# WORK REQUIRED:
Below are records to print word for word; include none of their pictures.
=== AVAILABLE DATA ===
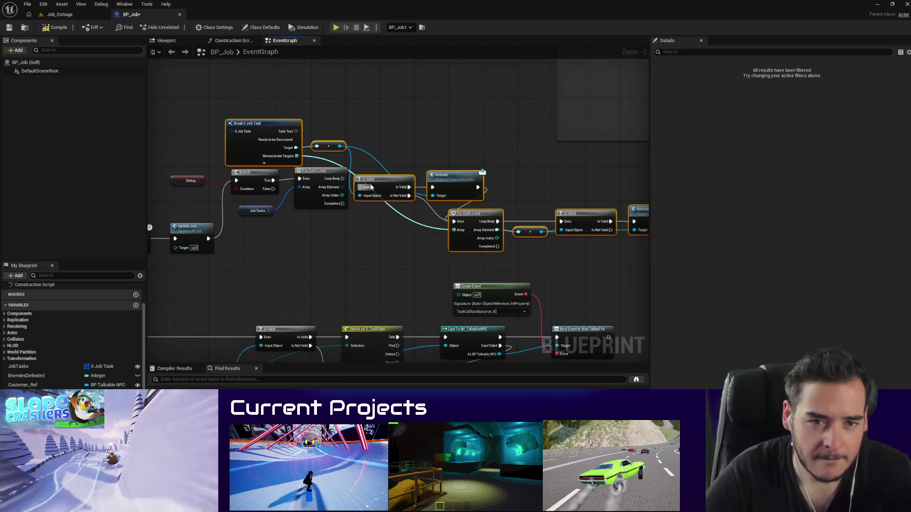
drag(393, 187, 550, 231)
drag(342, 187, 389, 174)
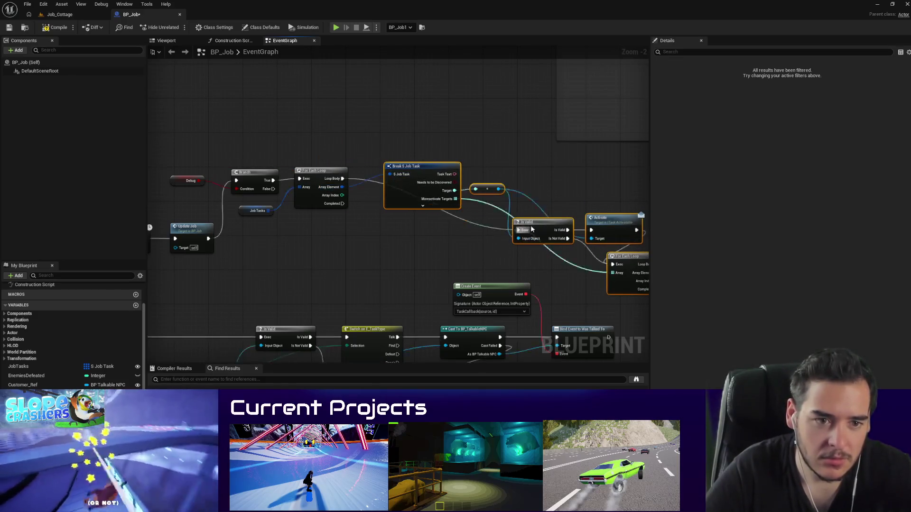
drag(531, 230, 318, 216)
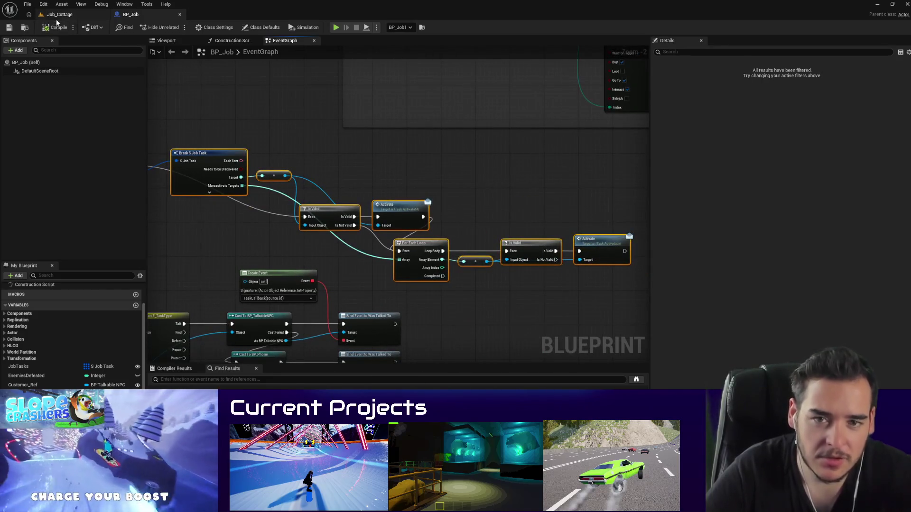
Step: Play-test Job_Cottage, walking through the cottage into the red bedroom
click(58, 15)
click(177, 27)
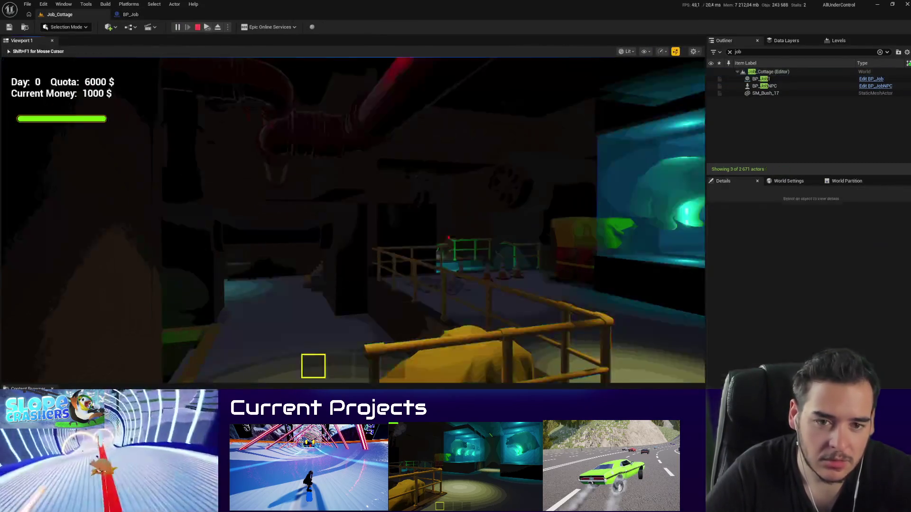
key(Escape)
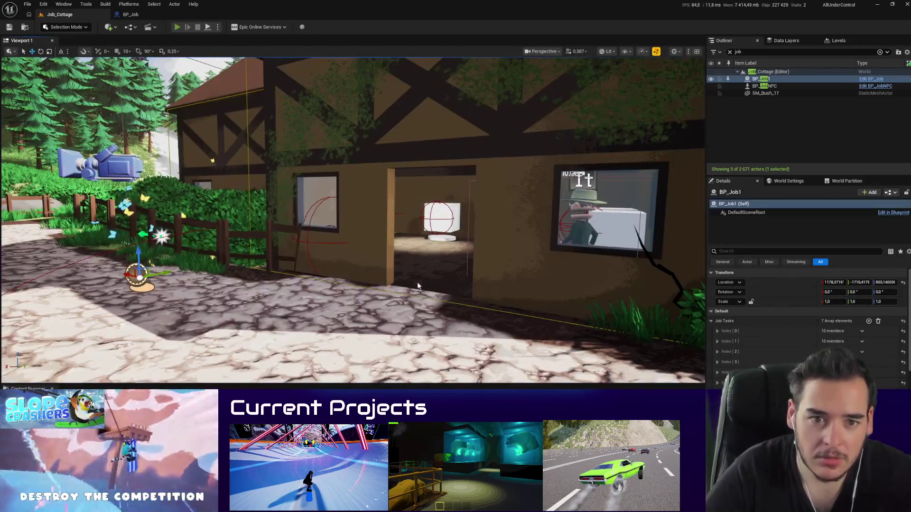
key(alt+p)
key(w)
===
# RESPONSE BOX:
drag(393, 187, 550, 231)
drag(342, 187, 389, 174)
drag(531, 230, 318, 216)
Step: Play-test Job_Cottage, walking through the cottage into the red bedroom
click(58, 15)
click(177, 27)
key(Escape)
key(alt+p)
key(w)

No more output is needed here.